Whoopi Goldberg was suspended from "The View " for two weeks, ABCNews said.- Goldberg said on the show on Monday that "the
Holocaust wasn't about race."
Whoopi Goldberg, a cohost of "The View," has been suspended from the show for two weeks, CNN reporter Oliver Darcy first reported and ABC News confirmed to Insider.
Goldberg's suspension comes a day after she said on the ABC talk show that "the Holocaust isn't about race," but rather "man's inhumanity to man."
Goldberg issued an apology the same day, saying, "I'm sorry for the hurt I have caused."
"As Jonathan Greenblatt from the Anti-Defamation League shared, 'The Holocaust was about the Nazi's systematic annihilation of the Jewish people — who they deemed to be an inferior race.' I stand corrected," Goldberg also said in her statement.
A representative for Goldberg did not immediately respond to Insider's request for comment.
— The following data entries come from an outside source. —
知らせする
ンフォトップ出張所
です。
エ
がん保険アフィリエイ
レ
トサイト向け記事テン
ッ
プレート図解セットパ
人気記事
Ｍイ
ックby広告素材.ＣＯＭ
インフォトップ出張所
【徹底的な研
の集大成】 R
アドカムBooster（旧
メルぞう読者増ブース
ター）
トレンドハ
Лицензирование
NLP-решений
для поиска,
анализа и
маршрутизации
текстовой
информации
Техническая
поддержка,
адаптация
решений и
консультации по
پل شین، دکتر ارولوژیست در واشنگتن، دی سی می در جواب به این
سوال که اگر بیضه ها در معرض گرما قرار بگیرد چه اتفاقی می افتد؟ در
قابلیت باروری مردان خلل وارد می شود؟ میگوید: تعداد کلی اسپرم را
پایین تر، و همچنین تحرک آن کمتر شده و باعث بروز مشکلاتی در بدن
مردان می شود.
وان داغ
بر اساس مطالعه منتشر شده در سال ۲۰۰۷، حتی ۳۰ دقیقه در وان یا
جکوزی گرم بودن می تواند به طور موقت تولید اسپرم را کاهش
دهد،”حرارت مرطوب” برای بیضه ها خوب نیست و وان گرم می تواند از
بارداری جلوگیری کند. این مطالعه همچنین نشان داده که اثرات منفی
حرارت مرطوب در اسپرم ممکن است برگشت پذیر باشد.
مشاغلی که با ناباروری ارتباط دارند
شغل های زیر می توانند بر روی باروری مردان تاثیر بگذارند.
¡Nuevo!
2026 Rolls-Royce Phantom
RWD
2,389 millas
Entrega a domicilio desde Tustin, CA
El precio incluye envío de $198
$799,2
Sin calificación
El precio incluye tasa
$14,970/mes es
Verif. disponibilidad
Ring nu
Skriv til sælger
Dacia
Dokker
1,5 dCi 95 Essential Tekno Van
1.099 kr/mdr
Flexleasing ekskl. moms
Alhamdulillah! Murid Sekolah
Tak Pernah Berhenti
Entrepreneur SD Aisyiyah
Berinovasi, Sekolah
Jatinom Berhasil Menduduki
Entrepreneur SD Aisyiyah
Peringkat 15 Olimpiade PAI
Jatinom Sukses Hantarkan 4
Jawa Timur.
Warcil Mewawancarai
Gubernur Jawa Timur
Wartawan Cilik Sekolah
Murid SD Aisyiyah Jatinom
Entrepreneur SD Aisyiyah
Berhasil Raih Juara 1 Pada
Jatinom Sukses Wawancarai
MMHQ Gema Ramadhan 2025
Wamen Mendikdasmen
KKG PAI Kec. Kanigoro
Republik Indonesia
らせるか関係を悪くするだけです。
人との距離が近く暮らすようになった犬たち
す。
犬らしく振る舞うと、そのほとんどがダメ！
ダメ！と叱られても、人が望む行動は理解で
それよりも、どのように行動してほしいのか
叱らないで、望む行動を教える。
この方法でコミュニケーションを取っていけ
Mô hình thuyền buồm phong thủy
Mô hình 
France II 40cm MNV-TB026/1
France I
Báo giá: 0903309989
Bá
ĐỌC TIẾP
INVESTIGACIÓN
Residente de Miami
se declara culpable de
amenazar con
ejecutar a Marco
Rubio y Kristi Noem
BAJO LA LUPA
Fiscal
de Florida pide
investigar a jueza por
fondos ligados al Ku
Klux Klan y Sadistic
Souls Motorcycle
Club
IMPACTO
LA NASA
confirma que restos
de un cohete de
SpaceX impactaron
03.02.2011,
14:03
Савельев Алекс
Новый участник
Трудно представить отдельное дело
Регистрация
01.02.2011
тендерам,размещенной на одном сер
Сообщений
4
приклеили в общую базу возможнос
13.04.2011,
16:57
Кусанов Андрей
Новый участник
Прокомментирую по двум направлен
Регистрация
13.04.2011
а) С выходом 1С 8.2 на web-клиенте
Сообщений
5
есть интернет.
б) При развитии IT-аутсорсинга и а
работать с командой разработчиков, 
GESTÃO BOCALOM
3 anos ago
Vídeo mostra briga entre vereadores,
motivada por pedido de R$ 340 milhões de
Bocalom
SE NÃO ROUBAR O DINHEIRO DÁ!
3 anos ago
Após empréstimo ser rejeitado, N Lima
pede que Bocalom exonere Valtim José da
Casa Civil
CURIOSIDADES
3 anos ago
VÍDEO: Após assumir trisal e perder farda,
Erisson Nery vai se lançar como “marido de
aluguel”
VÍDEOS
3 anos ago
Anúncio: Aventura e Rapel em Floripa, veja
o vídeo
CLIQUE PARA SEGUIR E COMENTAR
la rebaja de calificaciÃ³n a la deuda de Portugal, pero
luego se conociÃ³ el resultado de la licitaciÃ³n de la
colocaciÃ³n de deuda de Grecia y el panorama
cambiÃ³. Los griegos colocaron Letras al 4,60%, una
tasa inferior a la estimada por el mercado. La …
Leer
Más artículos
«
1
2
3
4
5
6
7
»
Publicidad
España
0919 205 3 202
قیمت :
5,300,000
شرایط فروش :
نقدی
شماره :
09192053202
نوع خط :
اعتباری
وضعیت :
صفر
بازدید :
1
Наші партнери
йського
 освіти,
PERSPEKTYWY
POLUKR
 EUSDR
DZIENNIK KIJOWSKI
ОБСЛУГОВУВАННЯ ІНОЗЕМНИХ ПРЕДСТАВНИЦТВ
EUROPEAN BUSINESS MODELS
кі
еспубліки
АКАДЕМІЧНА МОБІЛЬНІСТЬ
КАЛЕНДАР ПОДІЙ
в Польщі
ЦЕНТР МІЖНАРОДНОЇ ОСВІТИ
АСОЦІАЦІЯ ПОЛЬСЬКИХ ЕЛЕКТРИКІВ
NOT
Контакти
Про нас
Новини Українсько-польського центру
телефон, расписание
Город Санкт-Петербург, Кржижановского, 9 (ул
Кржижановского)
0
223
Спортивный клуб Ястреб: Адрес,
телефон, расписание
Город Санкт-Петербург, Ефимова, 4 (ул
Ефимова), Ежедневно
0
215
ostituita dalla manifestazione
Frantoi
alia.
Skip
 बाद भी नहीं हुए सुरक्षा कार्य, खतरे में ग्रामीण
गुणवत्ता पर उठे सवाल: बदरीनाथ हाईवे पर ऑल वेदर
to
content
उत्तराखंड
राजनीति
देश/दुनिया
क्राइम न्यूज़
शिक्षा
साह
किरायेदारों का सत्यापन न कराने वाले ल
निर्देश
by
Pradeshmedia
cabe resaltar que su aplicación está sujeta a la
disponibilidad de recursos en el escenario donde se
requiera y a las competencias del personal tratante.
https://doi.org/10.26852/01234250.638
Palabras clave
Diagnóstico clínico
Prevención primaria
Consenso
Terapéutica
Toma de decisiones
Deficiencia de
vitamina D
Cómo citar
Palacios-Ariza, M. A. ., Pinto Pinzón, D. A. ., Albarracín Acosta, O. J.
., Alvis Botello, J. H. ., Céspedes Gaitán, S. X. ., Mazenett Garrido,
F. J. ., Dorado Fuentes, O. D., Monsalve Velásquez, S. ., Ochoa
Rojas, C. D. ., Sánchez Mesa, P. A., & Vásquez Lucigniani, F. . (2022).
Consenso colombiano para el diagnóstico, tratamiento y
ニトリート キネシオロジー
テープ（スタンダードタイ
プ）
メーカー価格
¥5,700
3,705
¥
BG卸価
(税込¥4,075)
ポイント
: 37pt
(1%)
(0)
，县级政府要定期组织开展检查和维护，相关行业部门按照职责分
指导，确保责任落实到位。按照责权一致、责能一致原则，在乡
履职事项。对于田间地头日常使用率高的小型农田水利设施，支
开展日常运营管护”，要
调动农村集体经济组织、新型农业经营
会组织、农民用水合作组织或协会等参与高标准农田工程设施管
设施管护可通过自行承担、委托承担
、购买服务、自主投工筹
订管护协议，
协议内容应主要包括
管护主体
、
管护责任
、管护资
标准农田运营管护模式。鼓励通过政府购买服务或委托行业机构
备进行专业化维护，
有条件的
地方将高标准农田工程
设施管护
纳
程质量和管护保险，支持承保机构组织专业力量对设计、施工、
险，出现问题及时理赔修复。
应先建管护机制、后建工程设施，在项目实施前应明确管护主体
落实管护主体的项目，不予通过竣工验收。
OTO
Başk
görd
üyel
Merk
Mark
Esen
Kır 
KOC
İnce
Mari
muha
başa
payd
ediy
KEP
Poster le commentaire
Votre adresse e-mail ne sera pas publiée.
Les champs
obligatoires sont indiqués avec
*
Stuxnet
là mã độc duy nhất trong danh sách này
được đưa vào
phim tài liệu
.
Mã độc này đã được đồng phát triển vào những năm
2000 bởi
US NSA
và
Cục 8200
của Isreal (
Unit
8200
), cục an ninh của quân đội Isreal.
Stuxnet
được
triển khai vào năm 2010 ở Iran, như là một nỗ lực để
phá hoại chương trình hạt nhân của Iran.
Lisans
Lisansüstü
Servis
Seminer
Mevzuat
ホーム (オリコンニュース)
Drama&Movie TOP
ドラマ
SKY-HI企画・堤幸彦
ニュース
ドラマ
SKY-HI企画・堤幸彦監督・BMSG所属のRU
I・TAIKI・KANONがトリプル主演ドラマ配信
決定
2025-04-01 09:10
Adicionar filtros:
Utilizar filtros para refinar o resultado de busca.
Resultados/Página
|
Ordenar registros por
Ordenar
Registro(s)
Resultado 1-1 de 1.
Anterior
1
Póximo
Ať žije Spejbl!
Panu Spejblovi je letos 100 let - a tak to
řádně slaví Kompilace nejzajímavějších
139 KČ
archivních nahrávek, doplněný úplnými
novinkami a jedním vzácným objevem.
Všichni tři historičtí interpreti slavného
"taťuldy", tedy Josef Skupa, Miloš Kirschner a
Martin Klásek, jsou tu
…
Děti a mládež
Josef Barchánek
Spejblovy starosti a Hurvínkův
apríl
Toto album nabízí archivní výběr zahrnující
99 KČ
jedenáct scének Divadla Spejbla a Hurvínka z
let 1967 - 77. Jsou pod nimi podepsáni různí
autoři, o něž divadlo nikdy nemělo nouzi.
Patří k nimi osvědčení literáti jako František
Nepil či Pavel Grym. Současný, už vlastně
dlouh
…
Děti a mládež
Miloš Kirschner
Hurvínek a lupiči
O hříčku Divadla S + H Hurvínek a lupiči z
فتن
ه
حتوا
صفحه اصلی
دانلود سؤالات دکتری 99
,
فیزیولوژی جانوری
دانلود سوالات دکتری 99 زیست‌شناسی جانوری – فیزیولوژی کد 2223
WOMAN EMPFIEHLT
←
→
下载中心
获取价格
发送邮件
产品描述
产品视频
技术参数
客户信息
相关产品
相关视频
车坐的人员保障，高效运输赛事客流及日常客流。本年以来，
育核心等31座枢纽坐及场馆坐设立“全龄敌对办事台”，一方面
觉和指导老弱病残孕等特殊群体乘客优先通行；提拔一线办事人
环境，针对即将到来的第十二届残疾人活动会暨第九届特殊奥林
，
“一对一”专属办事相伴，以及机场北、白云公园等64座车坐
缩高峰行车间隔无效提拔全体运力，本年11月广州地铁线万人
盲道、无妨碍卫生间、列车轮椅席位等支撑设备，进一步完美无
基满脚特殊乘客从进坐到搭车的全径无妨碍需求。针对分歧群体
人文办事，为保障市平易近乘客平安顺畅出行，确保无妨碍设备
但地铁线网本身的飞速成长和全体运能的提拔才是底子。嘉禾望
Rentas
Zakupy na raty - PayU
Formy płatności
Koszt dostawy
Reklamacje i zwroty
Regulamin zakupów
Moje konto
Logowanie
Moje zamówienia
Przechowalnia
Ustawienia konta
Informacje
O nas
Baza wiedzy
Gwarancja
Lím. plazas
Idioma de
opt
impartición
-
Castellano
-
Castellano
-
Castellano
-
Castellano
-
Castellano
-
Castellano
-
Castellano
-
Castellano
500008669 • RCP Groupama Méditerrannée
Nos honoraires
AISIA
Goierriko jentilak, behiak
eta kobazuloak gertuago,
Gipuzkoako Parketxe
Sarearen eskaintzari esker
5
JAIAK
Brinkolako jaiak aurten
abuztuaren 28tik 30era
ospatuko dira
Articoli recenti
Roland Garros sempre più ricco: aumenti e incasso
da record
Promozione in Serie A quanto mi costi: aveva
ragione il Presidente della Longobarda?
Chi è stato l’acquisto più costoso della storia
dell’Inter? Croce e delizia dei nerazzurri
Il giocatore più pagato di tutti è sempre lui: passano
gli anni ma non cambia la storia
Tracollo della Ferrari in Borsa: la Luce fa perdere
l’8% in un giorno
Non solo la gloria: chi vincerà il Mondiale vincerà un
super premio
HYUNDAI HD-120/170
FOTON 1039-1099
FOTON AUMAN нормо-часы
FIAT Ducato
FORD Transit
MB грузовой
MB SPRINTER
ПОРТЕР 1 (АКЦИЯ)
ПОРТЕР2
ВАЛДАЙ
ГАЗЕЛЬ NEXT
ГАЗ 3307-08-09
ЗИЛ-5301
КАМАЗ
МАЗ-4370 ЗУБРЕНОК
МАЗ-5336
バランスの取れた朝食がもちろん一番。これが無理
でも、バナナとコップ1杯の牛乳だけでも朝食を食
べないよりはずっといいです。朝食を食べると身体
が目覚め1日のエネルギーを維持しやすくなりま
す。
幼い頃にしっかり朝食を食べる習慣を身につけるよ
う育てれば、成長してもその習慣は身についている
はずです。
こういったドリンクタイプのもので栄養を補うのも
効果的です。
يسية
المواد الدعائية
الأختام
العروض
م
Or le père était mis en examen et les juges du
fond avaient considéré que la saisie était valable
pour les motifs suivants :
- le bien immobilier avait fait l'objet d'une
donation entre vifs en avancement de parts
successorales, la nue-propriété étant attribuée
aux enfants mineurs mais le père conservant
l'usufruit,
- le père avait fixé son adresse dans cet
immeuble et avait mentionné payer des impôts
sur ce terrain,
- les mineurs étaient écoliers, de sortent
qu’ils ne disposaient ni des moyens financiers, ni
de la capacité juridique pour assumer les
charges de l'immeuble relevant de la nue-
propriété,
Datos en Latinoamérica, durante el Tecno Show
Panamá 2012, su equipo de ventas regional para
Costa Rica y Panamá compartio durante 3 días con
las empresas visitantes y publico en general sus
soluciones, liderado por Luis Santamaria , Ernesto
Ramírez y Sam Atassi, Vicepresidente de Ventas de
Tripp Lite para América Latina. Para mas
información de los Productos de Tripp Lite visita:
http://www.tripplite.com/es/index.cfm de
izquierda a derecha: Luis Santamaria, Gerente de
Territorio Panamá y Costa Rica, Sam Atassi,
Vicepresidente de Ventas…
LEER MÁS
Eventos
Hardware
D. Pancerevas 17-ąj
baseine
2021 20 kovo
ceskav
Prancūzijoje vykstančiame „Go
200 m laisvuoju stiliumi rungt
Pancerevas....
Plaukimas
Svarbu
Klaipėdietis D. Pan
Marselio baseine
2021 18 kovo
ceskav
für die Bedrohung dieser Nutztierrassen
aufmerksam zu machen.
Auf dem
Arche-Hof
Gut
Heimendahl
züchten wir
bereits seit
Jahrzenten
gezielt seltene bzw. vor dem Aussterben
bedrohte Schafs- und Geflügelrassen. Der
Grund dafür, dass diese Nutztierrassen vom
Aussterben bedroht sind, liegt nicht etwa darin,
"Effective immediately, I am suspending Whoopi Goldberg for two weeks for her wrong and hurtful comments. While Whoopi has apologized, I've asked her to take time to reflect and learn about the impact of her comments," Kim Godwin, the president of ABC News, said in a statement sent to Insider. "The entire ABC News organization stands in solidarity with our Jewish colleagues, friends, family, and communities."
The DailyBeast reported that multiple unnamed sources said Goldberg's costars Sunny Hostin, Joy Behar, and Ana Navarro were upset by the decision to suspend Goldberg.
Goldberg's Holocaust comments were made during a discussion between the cohosts about the recent rise in book bans across the country — including a Tennessee school district's decision to ban "Maus," a graphic novel by Art Spiegelman about the Holocaust, in January.
The McMinn County school board argued that the book's use of the phrase "God damn" and an illustration of a nude mouse were "completely unnecessary."
"If you're going to do this, let's be truthful about it because the Holocaust isn't about race," Goldberg continued. "No. It's not about race! It's about man's inhumanity to man. That's what it's about."
Goldberg added that the genocide was about "how people treat each other."
On Monday, the United States Holocaust Memorial Museum tweeted: "Racism was central to Nazi ideology. Jews were not defined by religion, but by race. Nazi racist beliefs fueled genocide and mass murder."
The Nazis sought to purge Jewish people — along with other groups, including Roma, people with disabilities, Jehovah's Witnesses, homosexuals, Afro-Germans, Poles, Soviet prisoners of war, political dissidents — from Germany as they were viewed as inferior to the German Aryan race, the museum's website said. Ultimately, 6 million Jewish people died during the Holocaust.